STARKS — Voters at Saturday’s annual town meeting approved a proposed building ordinance intended to help protect the health, safety and welfare of residents, according to town officials.

The ordinance replaced one adopted 36 years ago that was confusing and vague, they said, and the new ordinance is more consistent with state and town laws.

About 60 people turned out for the meeting at the community center. They passed all 31 articles, with few amendments, in about 2 1/2 hours, Town Clerk Jenn Zweig Hebert said Sunday.

Hebert said voters quickly approved the ordinance, which applies to construction, relocation, replacement and reconstruction of any building or structure that is 150 square feet or more, as opposed to the former ordinance, which applied to buildings that measured at least 300 square feet.

The new ordinance requires minimal residential parking, not in a public right of way, to be 350 square feet per dwelling, as opposed to 400 square feet. Recreational vehicles, campers and yurts used as dwellings will require permits if occupied more than 120 days in a 12-month period, and sewage and waste disposal will be required under the new ordinance.

The former ordinance required permits for dwellings occupied more than 30 days in a 12-month period. The former ordinance also required sewage and waste disposal.


“It passed pretty much without comment,” Hebert said. “The Planning Board did a great job. The ordinance was on the town website and discussed at public hearings.”

The Planning Board saw room for improvements in the old ordinance, she said, and felt it could be used and enforced more easily with changes.

Hebert said voters raised and appropriated $815,798 at Saturday’s meeting. She said the town applied $33,590 from surplus to $711,330 in taxation to reduce the figure to $677,740. The figures do not include the school and county budgets.

It was unknown Sunday if the current tax rate of $13.95 per $1,000 of assessed valuation will change with the budget because the school and county figures are not yet known. The town is also in the middle of a property revaluation, which can affect the tax rate, Hebert said.

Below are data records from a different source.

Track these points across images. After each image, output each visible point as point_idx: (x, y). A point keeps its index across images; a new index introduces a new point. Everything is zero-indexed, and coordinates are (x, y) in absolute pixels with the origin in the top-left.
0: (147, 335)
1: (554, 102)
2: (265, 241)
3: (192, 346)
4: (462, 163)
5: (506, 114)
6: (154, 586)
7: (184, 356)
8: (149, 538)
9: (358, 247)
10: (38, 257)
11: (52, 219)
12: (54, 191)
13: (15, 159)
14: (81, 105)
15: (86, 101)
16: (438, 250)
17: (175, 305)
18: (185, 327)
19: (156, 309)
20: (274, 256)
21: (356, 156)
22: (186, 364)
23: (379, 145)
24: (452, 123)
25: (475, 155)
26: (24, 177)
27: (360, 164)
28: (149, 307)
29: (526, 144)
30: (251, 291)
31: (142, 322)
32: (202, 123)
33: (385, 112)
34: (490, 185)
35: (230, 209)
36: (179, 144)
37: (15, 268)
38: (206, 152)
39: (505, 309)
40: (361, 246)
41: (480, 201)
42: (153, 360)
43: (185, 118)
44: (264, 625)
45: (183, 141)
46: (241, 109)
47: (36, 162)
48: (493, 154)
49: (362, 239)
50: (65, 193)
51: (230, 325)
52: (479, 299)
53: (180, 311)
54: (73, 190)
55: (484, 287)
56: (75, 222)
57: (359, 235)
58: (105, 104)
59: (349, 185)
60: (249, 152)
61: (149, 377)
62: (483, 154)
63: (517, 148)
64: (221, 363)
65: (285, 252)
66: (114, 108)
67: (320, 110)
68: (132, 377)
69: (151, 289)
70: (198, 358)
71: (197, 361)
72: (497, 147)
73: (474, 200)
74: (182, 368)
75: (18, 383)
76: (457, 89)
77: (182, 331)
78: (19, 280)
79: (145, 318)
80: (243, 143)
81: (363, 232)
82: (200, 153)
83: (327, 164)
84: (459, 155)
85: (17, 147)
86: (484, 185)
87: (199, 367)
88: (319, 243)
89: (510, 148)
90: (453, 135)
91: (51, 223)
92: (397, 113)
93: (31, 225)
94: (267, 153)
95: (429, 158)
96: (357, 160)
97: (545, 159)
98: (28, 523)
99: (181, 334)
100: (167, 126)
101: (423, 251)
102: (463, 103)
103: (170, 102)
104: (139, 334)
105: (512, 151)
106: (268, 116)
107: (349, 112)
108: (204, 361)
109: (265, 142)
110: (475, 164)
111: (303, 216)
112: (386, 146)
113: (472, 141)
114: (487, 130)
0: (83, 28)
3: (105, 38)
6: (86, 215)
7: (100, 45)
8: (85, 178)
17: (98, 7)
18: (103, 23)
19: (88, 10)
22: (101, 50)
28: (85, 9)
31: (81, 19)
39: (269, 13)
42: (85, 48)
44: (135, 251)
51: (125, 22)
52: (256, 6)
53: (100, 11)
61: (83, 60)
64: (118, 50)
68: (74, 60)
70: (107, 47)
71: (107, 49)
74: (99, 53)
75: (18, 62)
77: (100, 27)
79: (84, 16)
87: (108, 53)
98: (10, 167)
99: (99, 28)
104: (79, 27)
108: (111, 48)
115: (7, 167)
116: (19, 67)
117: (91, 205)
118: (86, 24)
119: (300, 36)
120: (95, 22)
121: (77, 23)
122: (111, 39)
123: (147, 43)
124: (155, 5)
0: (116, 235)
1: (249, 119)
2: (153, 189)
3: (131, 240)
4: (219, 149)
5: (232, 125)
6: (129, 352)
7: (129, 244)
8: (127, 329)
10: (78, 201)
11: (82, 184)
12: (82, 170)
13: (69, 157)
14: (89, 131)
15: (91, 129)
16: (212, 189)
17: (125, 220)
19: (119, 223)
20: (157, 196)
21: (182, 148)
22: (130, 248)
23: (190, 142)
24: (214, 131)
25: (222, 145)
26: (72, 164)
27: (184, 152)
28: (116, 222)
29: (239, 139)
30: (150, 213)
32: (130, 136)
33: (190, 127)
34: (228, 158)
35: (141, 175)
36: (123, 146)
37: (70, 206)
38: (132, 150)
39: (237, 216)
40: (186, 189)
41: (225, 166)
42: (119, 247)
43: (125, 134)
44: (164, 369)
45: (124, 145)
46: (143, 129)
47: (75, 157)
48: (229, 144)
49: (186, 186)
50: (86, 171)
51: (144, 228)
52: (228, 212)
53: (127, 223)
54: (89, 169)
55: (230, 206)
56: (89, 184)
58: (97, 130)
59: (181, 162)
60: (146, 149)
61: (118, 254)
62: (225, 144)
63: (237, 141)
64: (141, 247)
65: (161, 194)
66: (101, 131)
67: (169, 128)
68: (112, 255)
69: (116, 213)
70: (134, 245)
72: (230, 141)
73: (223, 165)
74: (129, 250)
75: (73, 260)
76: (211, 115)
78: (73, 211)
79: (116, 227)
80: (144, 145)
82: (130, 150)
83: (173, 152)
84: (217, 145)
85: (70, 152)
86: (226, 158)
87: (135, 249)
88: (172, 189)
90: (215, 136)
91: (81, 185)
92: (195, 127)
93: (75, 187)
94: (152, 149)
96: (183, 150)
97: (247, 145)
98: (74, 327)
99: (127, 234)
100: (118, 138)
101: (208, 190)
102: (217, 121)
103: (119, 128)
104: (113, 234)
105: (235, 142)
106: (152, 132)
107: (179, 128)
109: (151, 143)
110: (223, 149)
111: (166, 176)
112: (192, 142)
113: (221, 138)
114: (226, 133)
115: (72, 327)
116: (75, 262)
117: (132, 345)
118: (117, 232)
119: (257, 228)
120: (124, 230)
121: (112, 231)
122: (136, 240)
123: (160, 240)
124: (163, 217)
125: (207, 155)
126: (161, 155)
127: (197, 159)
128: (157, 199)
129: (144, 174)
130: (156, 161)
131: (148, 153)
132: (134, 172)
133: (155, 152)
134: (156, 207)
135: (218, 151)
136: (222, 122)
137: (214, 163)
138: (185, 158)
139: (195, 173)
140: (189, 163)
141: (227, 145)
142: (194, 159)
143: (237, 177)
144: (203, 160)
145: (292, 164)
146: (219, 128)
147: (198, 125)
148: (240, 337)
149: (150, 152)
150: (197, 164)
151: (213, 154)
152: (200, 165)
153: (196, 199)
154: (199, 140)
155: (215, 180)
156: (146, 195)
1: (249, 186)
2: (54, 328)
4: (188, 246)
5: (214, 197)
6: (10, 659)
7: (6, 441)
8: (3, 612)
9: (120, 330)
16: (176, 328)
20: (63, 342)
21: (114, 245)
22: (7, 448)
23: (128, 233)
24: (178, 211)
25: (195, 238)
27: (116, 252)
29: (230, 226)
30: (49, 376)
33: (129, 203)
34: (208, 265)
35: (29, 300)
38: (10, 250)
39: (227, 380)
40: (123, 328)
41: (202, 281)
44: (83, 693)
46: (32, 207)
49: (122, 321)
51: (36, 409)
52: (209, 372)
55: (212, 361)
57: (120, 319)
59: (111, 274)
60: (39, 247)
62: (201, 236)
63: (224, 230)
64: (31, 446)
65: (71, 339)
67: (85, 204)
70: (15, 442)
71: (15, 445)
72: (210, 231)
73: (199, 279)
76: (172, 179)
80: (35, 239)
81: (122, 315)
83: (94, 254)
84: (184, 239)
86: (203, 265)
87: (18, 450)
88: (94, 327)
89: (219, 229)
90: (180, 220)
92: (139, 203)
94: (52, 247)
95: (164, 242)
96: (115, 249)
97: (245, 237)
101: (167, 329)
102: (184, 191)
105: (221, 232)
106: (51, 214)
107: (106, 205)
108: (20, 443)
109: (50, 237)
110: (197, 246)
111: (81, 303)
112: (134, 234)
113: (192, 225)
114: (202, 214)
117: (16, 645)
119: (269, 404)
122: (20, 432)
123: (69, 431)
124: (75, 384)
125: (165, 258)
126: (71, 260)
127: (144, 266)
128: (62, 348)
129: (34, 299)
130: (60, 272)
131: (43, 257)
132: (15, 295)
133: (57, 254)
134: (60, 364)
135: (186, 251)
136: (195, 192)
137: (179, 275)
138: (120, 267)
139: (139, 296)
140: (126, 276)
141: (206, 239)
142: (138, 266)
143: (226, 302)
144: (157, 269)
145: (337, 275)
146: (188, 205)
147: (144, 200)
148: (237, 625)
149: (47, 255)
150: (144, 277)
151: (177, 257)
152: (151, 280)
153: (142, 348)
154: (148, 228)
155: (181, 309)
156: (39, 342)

Last year, total taxation was $745,173, she said, and voters raised and appropriated $812,522.

Voters were asked Saturday if they wanted to “resolve to support a transition of ownership” of the distribution line that supplies electrical power to most of the town from Central Maine Power Co. to Madison Electric Works.


Voters approved an amendment to the article, saying they want to investigate that transition of ownership to enable selectmen to look further into the matter, according to Hebert.

“We didn’t resolve to support,” she said. “Instead, we said ‘to see if the town will investigate the transition.’ Basically, people wanted more information.”

Voters approved increasing the town’s equipment budget from $75,000 to $110,000 so the town can buy a used plow truck, Hebert said.

Voters also increased the winter roads budget from $85,000 to $100,000. Hebert said the costs of labor, salt and sand, and the cost to truck salt and sand, have increased.

In elections Friday, incumbent Selectman Ernest Hilton defeated challenger Jodi O’Connor 79-39 for a three-year term, newcomer Byrne Wright was elected to the Board of Assessors and newcomer Katie Martikke was elected to the Regional School Unit 9 board of directors. Hebert was reelected as tax collector.